BRIEF | Among the entries below, please repeat exactly and only the lines from the line containing "image of liver" to the line containing "of benign seminal", both lines included.

+++ EXCERPTED RECORDS +++

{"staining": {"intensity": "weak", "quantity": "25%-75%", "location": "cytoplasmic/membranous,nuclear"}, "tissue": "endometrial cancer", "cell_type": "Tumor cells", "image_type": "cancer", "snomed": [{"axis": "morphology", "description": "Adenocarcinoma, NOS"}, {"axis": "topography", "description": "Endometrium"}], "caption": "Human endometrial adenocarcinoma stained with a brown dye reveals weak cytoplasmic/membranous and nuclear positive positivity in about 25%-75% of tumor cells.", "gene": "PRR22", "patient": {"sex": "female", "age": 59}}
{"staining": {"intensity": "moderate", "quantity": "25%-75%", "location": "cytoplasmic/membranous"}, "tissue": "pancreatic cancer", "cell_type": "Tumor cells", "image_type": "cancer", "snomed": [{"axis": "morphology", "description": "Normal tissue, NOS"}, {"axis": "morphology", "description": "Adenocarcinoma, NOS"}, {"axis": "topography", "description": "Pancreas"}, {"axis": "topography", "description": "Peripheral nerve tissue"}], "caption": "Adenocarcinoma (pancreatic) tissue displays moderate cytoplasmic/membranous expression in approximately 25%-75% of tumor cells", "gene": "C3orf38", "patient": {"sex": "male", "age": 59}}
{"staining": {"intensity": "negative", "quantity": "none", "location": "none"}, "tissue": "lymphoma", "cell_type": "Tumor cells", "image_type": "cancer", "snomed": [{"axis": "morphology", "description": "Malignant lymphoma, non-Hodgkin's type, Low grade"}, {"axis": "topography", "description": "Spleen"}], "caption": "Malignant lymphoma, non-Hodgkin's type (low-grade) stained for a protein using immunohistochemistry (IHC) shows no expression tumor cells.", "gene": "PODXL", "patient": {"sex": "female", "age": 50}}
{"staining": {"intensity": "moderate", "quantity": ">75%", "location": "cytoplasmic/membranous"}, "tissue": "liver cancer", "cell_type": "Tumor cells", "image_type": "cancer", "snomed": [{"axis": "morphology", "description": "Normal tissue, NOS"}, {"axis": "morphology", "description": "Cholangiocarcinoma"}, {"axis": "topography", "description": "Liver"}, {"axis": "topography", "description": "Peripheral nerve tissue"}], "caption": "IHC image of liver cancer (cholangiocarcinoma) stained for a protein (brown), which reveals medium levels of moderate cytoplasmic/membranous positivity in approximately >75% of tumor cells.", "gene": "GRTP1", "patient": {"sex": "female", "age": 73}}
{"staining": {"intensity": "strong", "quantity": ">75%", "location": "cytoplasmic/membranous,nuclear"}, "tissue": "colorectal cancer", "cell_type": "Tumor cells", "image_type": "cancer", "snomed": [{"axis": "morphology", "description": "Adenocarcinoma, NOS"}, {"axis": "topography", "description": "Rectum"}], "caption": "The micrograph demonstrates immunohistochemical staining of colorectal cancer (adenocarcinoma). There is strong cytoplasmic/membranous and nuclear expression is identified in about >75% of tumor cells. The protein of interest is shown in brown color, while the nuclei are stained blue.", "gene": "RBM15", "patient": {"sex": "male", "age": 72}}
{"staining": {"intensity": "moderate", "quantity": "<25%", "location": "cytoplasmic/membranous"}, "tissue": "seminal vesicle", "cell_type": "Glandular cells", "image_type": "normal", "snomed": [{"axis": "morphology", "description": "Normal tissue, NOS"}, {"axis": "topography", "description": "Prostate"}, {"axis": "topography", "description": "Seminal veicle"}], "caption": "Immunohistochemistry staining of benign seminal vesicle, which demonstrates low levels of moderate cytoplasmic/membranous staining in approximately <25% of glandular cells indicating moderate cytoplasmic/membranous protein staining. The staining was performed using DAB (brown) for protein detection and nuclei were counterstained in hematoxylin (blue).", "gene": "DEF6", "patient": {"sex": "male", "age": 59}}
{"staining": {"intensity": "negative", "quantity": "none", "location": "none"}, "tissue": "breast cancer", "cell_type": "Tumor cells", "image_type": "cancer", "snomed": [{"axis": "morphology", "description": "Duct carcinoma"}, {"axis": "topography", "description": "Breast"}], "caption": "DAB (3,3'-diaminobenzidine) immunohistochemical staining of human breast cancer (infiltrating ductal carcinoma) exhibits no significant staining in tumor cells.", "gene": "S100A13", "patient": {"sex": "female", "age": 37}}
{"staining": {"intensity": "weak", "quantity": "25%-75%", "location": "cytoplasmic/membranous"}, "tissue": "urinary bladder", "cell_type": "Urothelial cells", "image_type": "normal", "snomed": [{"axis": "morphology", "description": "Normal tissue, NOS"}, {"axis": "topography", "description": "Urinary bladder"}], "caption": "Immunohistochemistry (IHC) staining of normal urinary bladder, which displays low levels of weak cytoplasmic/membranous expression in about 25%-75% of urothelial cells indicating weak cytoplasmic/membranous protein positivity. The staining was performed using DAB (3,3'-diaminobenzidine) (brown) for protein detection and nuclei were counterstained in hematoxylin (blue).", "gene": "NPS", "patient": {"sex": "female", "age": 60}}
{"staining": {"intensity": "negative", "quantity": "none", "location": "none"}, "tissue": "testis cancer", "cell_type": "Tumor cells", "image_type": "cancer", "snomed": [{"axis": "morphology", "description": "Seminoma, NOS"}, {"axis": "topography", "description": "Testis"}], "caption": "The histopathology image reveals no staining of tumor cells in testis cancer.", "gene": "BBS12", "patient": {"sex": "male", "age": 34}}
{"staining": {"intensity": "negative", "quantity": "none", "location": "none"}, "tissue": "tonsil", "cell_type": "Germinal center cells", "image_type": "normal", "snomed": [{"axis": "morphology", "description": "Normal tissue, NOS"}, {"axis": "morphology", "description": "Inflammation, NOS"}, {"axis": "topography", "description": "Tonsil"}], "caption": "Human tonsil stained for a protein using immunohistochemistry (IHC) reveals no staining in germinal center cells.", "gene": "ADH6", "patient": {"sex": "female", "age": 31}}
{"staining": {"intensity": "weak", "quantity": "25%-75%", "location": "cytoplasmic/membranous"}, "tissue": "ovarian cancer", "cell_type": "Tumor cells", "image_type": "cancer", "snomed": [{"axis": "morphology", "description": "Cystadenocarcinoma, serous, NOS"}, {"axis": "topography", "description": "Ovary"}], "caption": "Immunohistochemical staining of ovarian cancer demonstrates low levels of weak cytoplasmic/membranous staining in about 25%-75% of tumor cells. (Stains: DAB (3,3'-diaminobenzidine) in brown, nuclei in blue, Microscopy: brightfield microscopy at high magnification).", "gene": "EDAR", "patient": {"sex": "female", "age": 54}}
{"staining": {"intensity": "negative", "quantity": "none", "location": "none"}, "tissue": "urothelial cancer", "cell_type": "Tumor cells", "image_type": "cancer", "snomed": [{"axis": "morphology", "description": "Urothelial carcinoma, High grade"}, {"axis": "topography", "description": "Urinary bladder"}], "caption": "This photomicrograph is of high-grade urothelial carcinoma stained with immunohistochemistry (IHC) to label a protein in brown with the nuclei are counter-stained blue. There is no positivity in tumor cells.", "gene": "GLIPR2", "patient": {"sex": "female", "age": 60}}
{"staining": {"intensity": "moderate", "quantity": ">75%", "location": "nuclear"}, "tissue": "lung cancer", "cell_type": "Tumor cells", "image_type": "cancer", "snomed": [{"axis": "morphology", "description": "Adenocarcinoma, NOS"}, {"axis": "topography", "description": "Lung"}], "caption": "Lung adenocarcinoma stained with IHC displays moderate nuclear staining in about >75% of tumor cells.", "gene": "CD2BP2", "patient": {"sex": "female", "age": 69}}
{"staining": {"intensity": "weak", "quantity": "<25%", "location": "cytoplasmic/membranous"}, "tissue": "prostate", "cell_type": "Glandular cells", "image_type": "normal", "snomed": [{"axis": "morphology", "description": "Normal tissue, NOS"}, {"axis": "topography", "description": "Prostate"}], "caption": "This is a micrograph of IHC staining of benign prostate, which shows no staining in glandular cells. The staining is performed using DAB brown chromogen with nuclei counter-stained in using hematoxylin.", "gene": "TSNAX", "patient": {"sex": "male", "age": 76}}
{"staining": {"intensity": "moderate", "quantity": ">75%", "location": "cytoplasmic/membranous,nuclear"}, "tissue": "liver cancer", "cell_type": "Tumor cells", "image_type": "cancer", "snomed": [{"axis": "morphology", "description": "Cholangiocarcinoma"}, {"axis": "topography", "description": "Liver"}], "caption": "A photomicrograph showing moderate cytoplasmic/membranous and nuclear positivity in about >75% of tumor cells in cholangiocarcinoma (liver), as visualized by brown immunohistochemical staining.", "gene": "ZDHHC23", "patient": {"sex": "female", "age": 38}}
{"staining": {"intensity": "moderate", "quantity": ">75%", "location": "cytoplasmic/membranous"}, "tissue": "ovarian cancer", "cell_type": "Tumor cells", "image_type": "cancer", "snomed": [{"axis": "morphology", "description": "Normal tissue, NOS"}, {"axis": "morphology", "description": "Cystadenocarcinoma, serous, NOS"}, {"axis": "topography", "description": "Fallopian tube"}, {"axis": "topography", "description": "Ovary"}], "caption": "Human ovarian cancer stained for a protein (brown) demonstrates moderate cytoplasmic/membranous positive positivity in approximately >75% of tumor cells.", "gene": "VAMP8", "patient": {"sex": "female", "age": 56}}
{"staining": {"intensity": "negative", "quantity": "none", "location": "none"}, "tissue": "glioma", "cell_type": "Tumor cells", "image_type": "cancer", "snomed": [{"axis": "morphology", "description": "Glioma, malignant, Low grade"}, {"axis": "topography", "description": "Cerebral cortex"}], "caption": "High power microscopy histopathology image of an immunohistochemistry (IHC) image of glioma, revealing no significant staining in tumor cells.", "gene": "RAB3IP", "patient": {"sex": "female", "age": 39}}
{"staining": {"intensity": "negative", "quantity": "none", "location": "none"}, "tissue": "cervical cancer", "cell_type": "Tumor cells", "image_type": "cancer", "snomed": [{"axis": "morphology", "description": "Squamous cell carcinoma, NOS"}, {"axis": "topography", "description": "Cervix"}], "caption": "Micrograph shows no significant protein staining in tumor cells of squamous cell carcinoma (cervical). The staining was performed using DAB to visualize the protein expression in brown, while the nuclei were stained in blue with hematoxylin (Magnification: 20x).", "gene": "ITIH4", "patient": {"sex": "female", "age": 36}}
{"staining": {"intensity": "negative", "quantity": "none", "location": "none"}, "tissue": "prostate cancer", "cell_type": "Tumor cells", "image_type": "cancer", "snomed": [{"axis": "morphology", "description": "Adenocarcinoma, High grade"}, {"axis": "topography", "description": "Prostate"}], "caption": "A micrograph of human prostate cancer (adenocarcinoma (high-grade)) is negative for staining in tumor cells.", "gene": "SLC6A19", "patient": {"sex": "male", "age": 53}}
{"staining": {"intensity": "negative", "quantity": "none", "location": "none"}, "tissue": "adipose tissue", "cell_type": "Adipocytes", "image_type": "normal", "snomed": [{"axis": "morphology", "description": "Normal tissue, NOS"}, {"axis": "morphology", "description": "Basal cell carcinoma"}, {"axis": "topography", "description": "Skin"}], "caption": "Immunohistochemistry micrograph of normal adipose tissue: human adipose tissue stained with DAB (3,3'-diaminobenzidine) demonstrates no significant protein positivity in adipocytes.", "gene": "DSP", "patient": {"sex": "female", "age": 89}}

+++

PROBLEM SOLUTION |
{"staining": {"intensity": "moderate", "quantity": ">75%", "location": "cytoplasmic/membranous"}, "tissue": "liver cancer", "cell_type": "Tumor cells", "image_type": "cancer", "snomed": [{"axis": "morphology", "description": "Normal tissue, NOS"}, {"axis": "morphology", "description": "Cholangiocarcinoma"}, {"axis": "topography", "description": "Liver"}, {"axis": "topography", "description": "Peripheral nerve tissue"}], "caption": "IHC image of liver cancer (cholangiocarcinoma) stained for a protein (brown), which reveals medium levels of moderate cytoplasmic/membranous positivity in approximately >75% of tumor cells.", "gene": "GRTP1", "patient": {"sex": "female", "age": 73}}
{"staining": {"intensity": "strong", "quantity": ">75%", "location": "cytoplasmic/membranous,nuclear"}, "tissue": "colorectal cancer", "cell_type": "Tumor cells", "image_type": "cancer", "snomed": [{"axis": "morphology", "description": "Adenocarcinoma, NOS"}, {"axis": "topography", "description": "Rectum"}], "caption": "The micrograph demonstrates immunohistochemical staining of colorectal cancer (adenocarcinoma). There is strong cytoplasmic/membranous and nuclear expression is identified in about >75% of tumor cells. The protein of interest is shown in brown color, while the nuclei are stained blue.", "gene": "RBM15", "patient": {"sex": "male", "age": 72}}
{"staining": {"intensity": "moderate", "quantity": "<25%", "location": "cytoplasmic/membranous"}, "tissue": "seminal vesicle", "cell_type": "Glandular cells", "image_type": "normal", "snomed": [{"axis": "morphology", "description": "Normal tissue, NOS"}, {"axis": "topography", "description": "Prostate"}, {"axis": "topography", "description": "Seminal veicle"}], "caption": "Immunohistochemistry staining of benign seminal vesicle, which demonstrates low levels of moderate cytoplasmic/membranous staining in approximately <25% of glandular cells indicating moderate cytoplasmic/membranous protein staining. The staining was performed using DAB (brown) for protein detection and nuclei were counterstained in hematoxylin (blue).", "gene": "DEF6", "patient": {"sex": "male", "age": 59}}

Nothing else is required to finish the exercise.